All for a Second Dishwasher?

By Mythreesearches

I was pretty excited for my second date with Nate – after all, he had brought it to my attention that there was only a 25% chance we would make it here!  We had spent quite a bit of time g-chating between our first date and when we met the other night.  I learned a lot more about him – he had the ability to make me laugh while we sat across town at our own desks, has traveled Europe, is not a typical only-child, wants to make a difference in the world and, oh yeah, he doesn’t believe in God or religion.  I figured this last fact out when he asked me what my favorite food was.

“I love sushi” I told him.

“But you can’t eat shellfish” he questioned.

“True. But I can still eat a bunch of different types of sushi.  Wait, how do you know that?” I asked.

“You wrote on your profile that you eat mostly Kosher.”

He was right.  I did write that.  And it is true.  So why was I embarrassed?  I kept my ground and explained the truth – that I am observant and keep kosher in my own way because I want to.  It works for me and I enjoy it.  I believe in God and that everything happens for a reason and none of this could change because of Nate or any guy .
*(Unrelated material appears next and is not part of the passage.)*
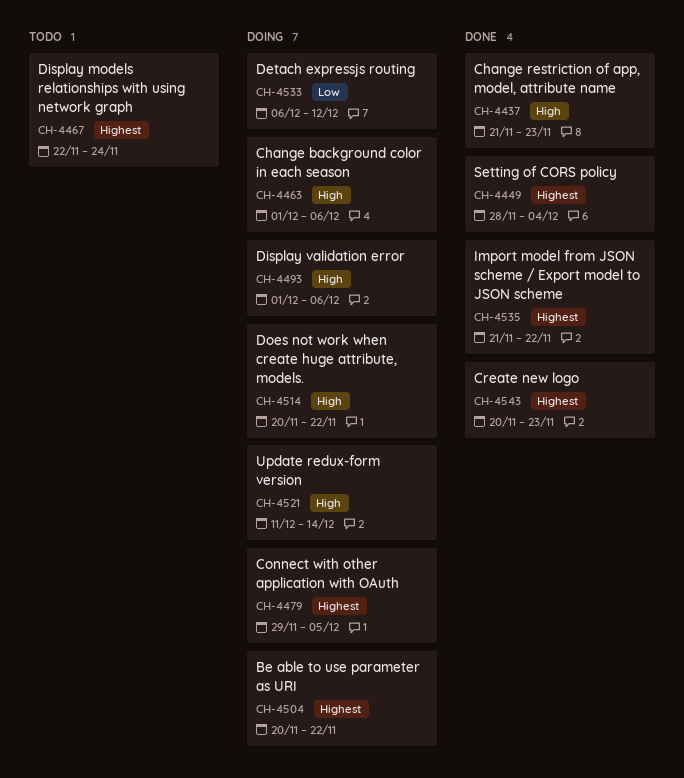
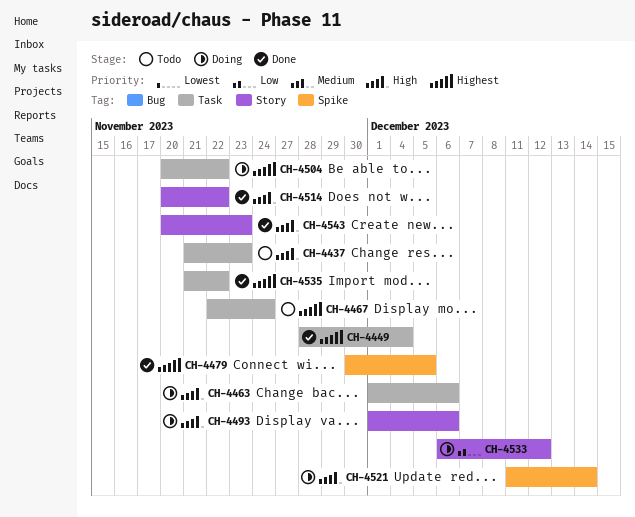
CH-4437, status: Done -> Todo
CH-4479, status: Doing -> Done
CH-4479, start: Nov 29 -> Nov 30
CH-4514, status: Doing -> Done
CH-4543, priority: Highest -> High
Now, as a disclaimer, I should offer that I have had two serious boyfriends who were observant and two who were not and let me tell you – it is much easier to be with someone whose beliefs and practices align with yours.  It’s a wonderful thing to be with someone you can embrace and build up in every way, including religion.

“Ya, well it’s not that I don’t believe in religion as much as I just don’t like it.  I think it’s a means of turning people against each other and doesn’t serve any purpose but that.”

Well, that was a mouthful if I ever heard one.

“Wait, I don’t want to have this conversation – not now,” I interrupted.  “I liked you and want to keep this going and knowing you don’t believe in or like God will make that difficult for me.  Religion is important to me and it’s important that I be with someone who it is important to as well. So, let’s just not talk about this.  Okay?”

He agreed.

We made plans to meet at the sushi place of his choice in Union Square (sorry – I can’t remember the name!)

Since I was late to our first date, I ripped myself away from my desk in plenty of time to arrive at 7:00 PM sharp.  And I did.

He was waiting outside for me and gave me one of those genuine hugs that makes your insides feel good – even if just for that moment.

We went inside and got a table (major points for making a reservation at a small no name sushi place where we probably didn’t need one, Nate – adorable).  No sooner than we started looking at the menus did Nate start to (somewhat jokingly, somewhat seriously) point out all of things I can’t eat because I keep kosher.  And here is where it came up – the reason we could never ever work. Not only does he not want, but he refuses to have two dishwashers.  He doesn’t want to keep kosher, or go to temple, or have shabbos dinner.  Essentially, for my purposes, he might as well be a non-Jew.

Since we had nothing to loose at this point, I suggested we just have “the talk.”  He told me more about how he feels (or doesn’t feel) about religion and how he thinks it’s for people who are weak and need something to believe in.  Trust me, the last thing I need is something else to believe in.  In fact, I wish I could believe in a thing or two less – it would save me a ton of energy.  I can’t calculate the amount of time I spend trying to pursue the things I do believe in – friendship, being a good sister and daughter, being a dependable and kind person, trying to believe there is good in everyone, true happiness, love, etc.  He was wrong, at least about me and my reasons for believing in God.

Don’t get me wrong – I think everyone is entitled to their own opinions and beliefs and whatever they may be, if they work for you, no matter how different they are from mine, all the power to you.  But Nate, someone who appeared just a few days ago to be charismatic, handsome and funny all of the sudden was exuding something resembling ignorance.  I would never say that someone who chooses not to believe in God is weak or gullible so how could he be saying these things about me for choosing to believe?

We agreed that this couldn’t go anywhere and both lost our appetites. We had the waitress wrap up the entire meal and for the next two and half hours, we just shot the breeze as two strangers both looking to meet someone who will become everything but a stranger but knowing that someone was not sitting across the table. It was bizarre and surprisingly calming.

We talked about school, our travels through Europe, work, ambitions and dating.  We were totally compatible. I loved everything he had to say, wanted to go everywhere he did, thought his determination to change people’s lives was beyond admirable and like he was someone I wanted to know.  And I was going to give this all up for a second dishwasher? That’s right – I was and I am.

We all have our non-negotiables and I guess I’m realizing that someone who accepts me and embraces the fact that I have faith and choose to believe is moving higher up on my list of must-haves.

So here we are, back to square one.  But, I should look on the bright side – one step closer.